The cells most vulnerable to damage are not the actual nerve cells but those, called oligodendrocytes, which form the myelin sheaths. In recent years, most of the research into MS has been upon the immune system and it has been suggested that there may be links to viruses. But there is no evidence whatever of infection in MS - despite samples of brain tissue having been taken from living patients during an attack in an attempt to culture a virus. So MS is definitely NOT infectious. The immune changes are seen in many different diseases of the nervous system and hence are secondary features.

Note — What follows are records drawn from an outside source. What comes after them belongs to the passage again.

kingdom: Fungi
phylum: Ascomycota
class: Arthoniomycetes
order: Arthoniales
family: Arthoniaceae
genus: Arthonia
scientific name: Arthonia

Although it is frequently stated that the cause or causes of MS have not been clearly identified, some distinctly similar conditions can be noted. For example, divers can develop a form of disease with pathology similar to MS, where the damage in the nervous system is due to leakage from small veins. In divers, this leakage is formed by gas bubbles in the circulation formed during decompression (air embolism). Similarly a natural disease process can occur due to particles of fatty tissue entering the circulation. This is called 'fat embolism' and can occur in a variety of conditions causing tissue damage, e.g. with fractures.

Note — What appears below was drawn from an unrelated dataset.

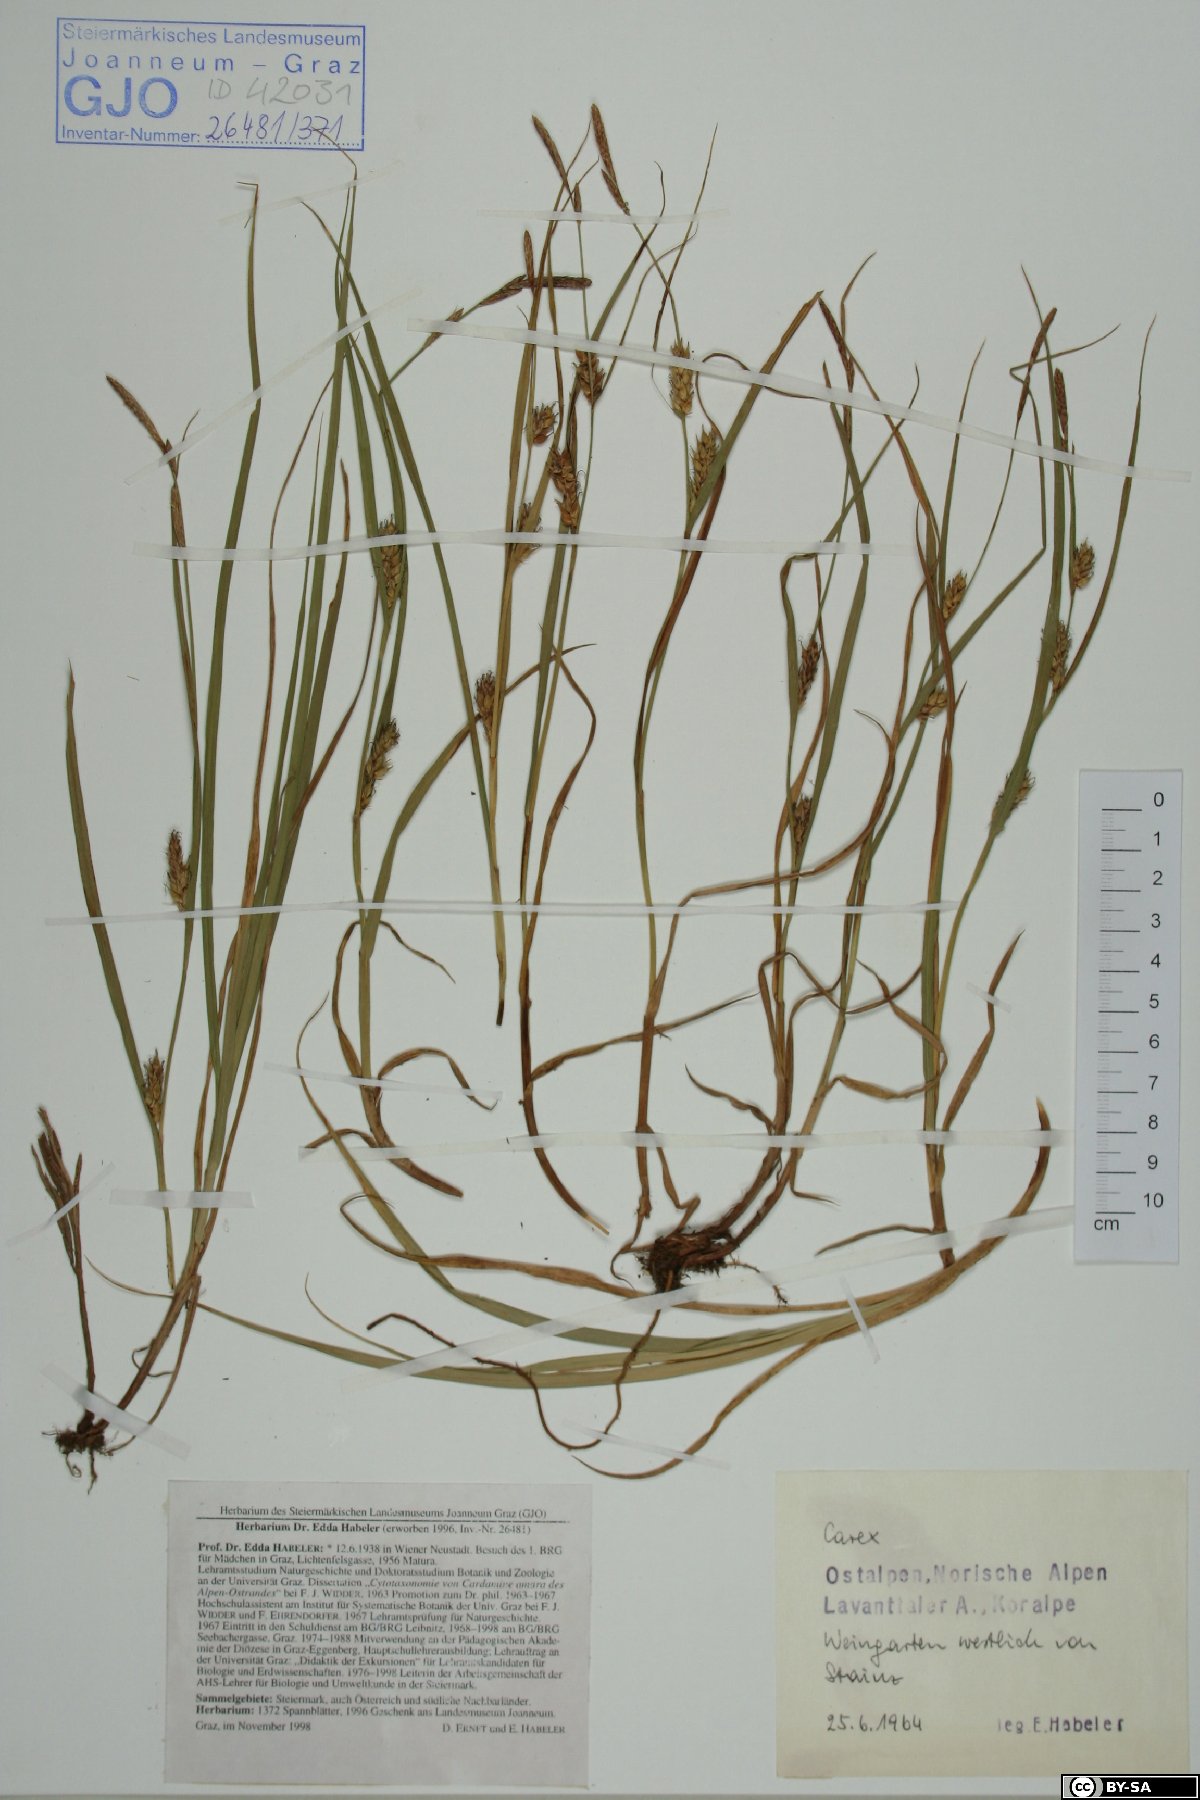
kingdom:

Magnetic Resonance Imaging has shown that the initial damage in MS is often ’silent’, that is without the production of symptoms. The presence of the damage may then be unmasked by a problem or problems totally unrelated to the cause of the disease. For example, most patients have discovered that heat can make them worse (and American neurologists have provoked symptoms with the 'hot bath test' since 1937), but this does not mean that hot baths cause MS! They just exacerbate the existing problems. Various other things can provoke attacks especially, for example, bladder infections.